If you aren’t sure whether a patient’s PHI has been appropriately scrubbed enough to remove it from a record, then it’s important to consult a healthcare attorney to confirm that you’ve taken care of it.

Truth 3: Healthcare Providers Can Share PHI for Treatment Purposes

Your pathologist can share protected health information about a patient with another provider in relation to that patient’s care. In addition, you do not need to have a business associate agreement (BAA) in place before you share PHI for the purpose of treating a patient. Under the HIPAA Privacy Rule, clinical care information can be readily exchanged between providers. This means your pathologist can talk to another provider about a patient’s lab results for the purposes of a patient’s care without worrying they have breached HIPAA.

Remember, however, that when you share that PHI with other providers, you must do so in a HIPAA-sanctioned way, such as through encrypted email.

Myth 1: Your Practice Owns the PHI, So Patients Can’t See It

Many healthcare providers believe the patient’s PHI belongs solely to the practice, and that even the patient isn’t allowed to see it, but that’s a myth. You must allow individuals to request access to their own records — this is a requirement under the HIPAA law.

In addition, patients aren’t required to fill out an Authorization for Release of Records when requesting their own healthcare information. If you deny or withhold a patient’s records, you could face steep fines and penalties.

Caveat: There are a few exceptions to patient access rights under HIPAA. These include exceptions for psychotherapy notes, as well as health information for civil, criminal, or administrative proceedings.

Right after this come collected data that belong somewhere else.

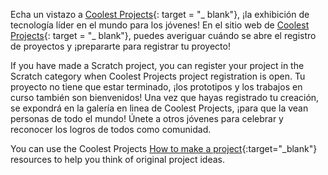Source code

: Echa un vistazo a [Coolest Projects](https://coolestprojects.org/){: target = "_ blank"}, ¡la exhibición de tecnología líder en el mundo para los jóvenes! En el sitio web de [Coolest Projects](https://coolestprojects.org/){: target = "_ blank"}, puedes averiguar cuándo se abre el registro de proyectos y ¡prepararte para registrar tu proyecto!

If you have made a Scratch project, you can register your project in the Scratch category when Coolest Projects project registration is open. Tu proyecto no tiene que estar terminado, ¡los prototipos y los trabajos en curso también son bienvenidos! Una vez que hayas registrado tu creación, se expondrá en la galería en linea de Coolest Projects, ¡para que la vean personas de todo el mundo! Únete a otros jóvenes para celebrar y reconocer los logros de todos como comunidad.

You can use the Coolest Projects [How to make a project](https://coolestprojects.org/2020/03/31/how-to-make-a-project-workbook-and-additional-resources/){:target="_blank"} resources to help you think of original project ideas.
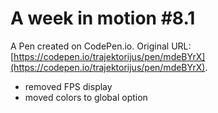 # A week in motion #8.1

A Pen created on CodePen.io. Original URL: [https://codepen.io/trajektorijus/pen/mdeBYrX](https://codepen.io/trajektorijus/pen/mdeBYrX).

- removed FPS display
- moved colors to global option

Myth 2: HIPAA Prohibits PHI Disclosures, Even When Danger Is on the Line

In situations when the health or safety of others is in danger, your practice is permitted to disclose PHI to people reasonably able to prevent or lessen the threat, including law enforcement authorities.

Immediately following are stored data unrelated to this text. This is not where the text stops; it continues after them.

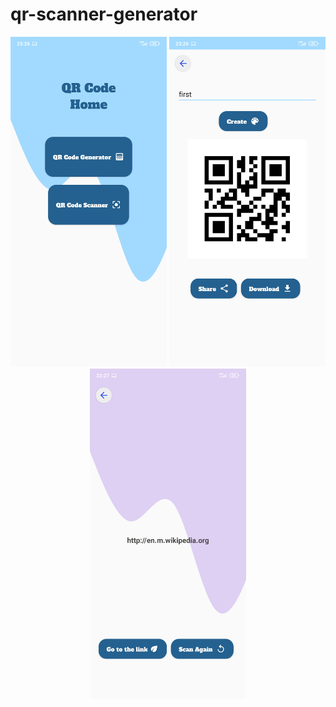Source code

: # qr-scanner-generator

<p align="center">
  <img src="./imgs/img1.jpg" width="250" alt="accessibility text">
 <img src="./imgs/img2.jpg" width="250" alt="accessibility text">
 <img src="./imgs/img3.jpg" width="250" alt="accessibility text">
</p>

According to the Office of Civil Rights (OCR), HIPAA allows disclosures of health information to help with public health and safety issues to:

  • Prevent disease
  • Help with product recalls
  • Report adverse reactions to medications
  • Report suspected abuse, neglect, or domestic violence
  • Prevent or reduce a serious threat to anyone’s health or safety.

Myth 3: State Laws Don’t Trump PHI Disclosure Rules

Although some practices believe they can’t disclose PHI even in instances when state law requires them to do so, that’s a myth. In fact, the HIPAA Privacy Rule actually contains an exception specifically involving disclosures required by state law. Common state-law disclosure obligations include reporting cases of child abuse, reporting cases of vulnerable adult abuse, and reporting to law enforcement if an individual has certain types of wounds like a bullet wound.

HIPAA’s “required by state law” disclosure exception makes reviewing and understanding your state’s mandatory reporting laws absolutely essential. Focusing only on the federal HIPAA regulations to inform your disclosure obligations is a mistake your lab should avoid making.

Torrey Kim, Contributing Writer, Raleigh, N.C.